**Work required:** Copy out all of the lines below, requests included, and shift each answer coordinate by adding -42 to it. Omit the pictures.

**Data to use:**
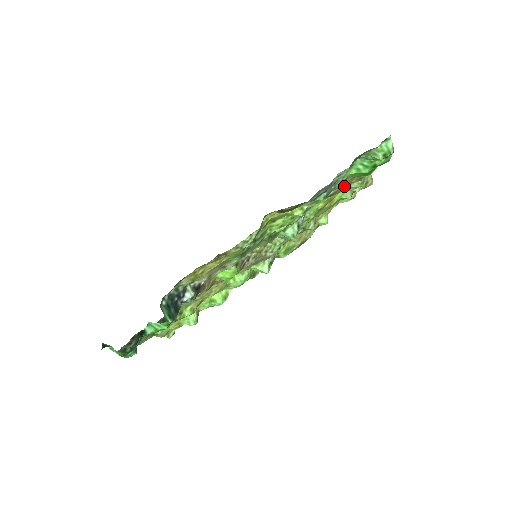
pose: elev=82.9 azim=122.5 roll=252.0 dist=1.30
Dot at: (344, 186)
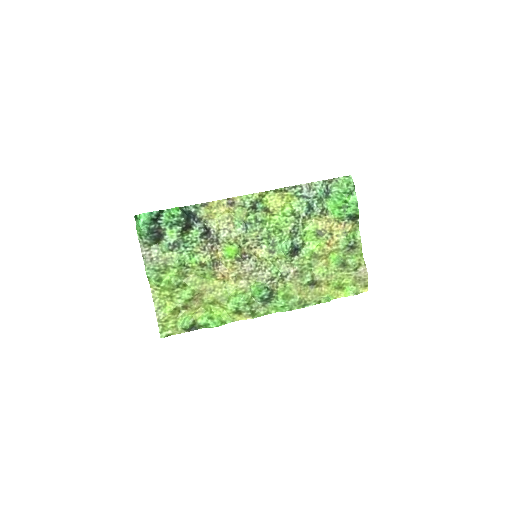
Dot at: (332, 232)
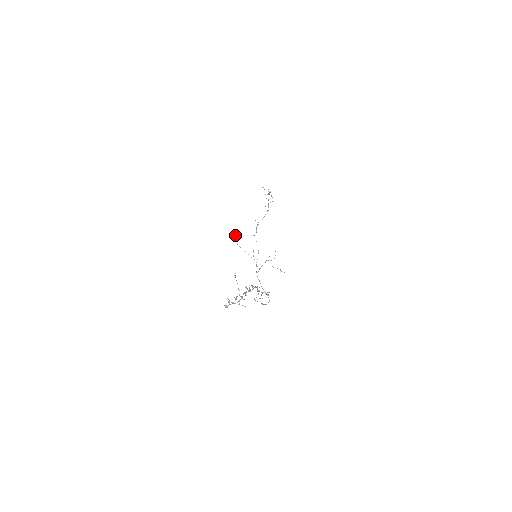
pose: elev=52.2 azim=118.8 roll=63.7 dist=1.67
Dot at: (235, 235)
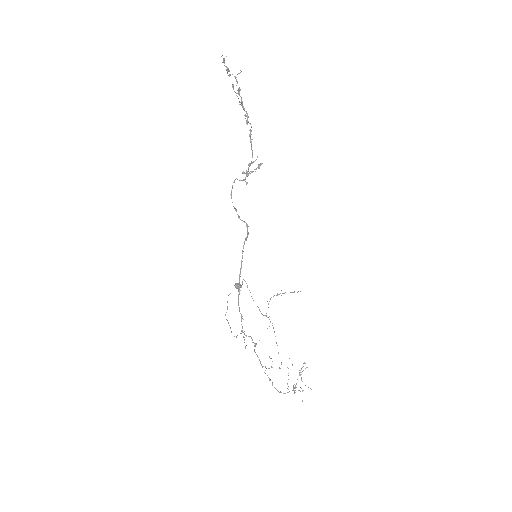
Dot at: (237, 285)
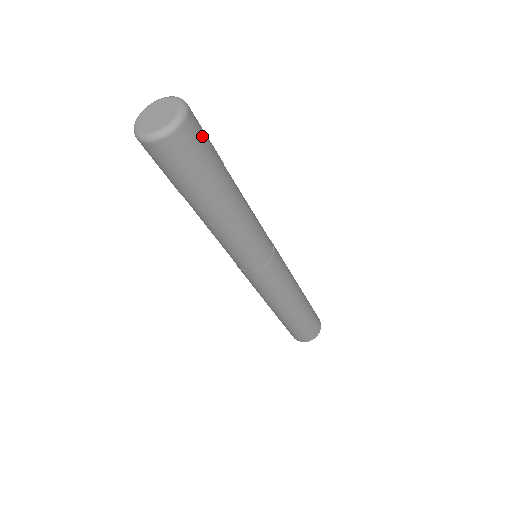
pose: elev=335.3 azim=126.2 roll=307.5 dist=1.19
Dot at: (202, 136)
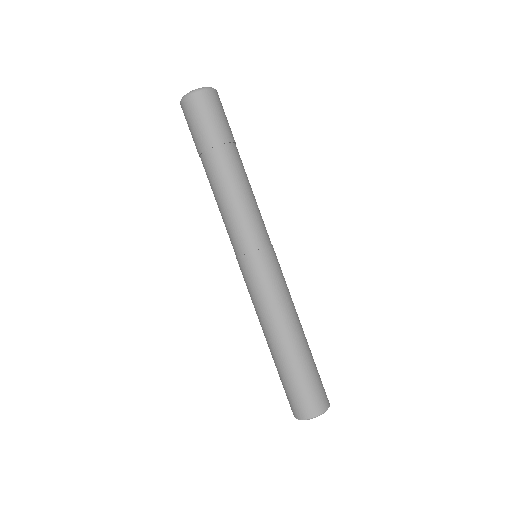
Dot at: (213, 109)
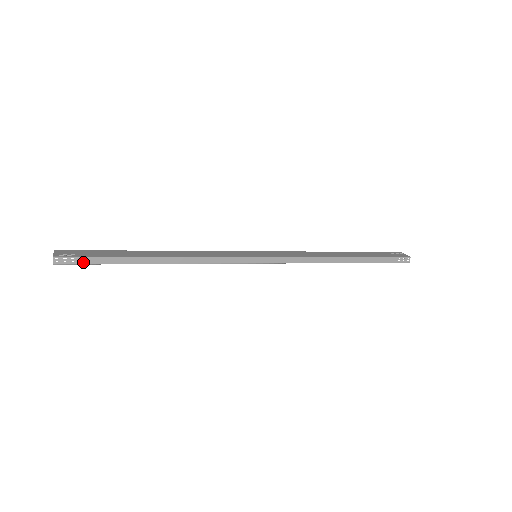
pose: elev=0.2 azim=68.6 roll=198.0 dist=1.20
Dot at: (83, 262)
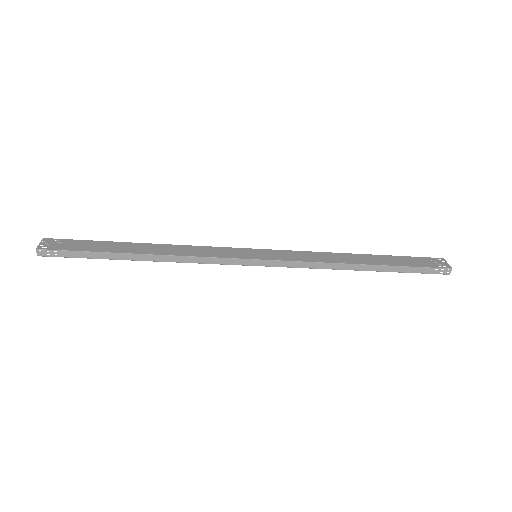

**Task response:**
pose: elev=82.9 azim=122.5 roll=252.0 dist=1.30
Dot at: (344, 186)
Dot at: (290, 190)
pose: elev=52.2 azim=118.8 roll=63.7 dist=1.67
Dot at: (235, 235)
Dot at: (195, 243)
pose: elev=335.3 azim=126.2 roll=307.5 dist=1.19
Dot at: (202, 136)
Dot at: (171, 67)
pose: elev=0.2 azim=68.6 roll=198.0 dist=1.20
Dot at: (83, 262)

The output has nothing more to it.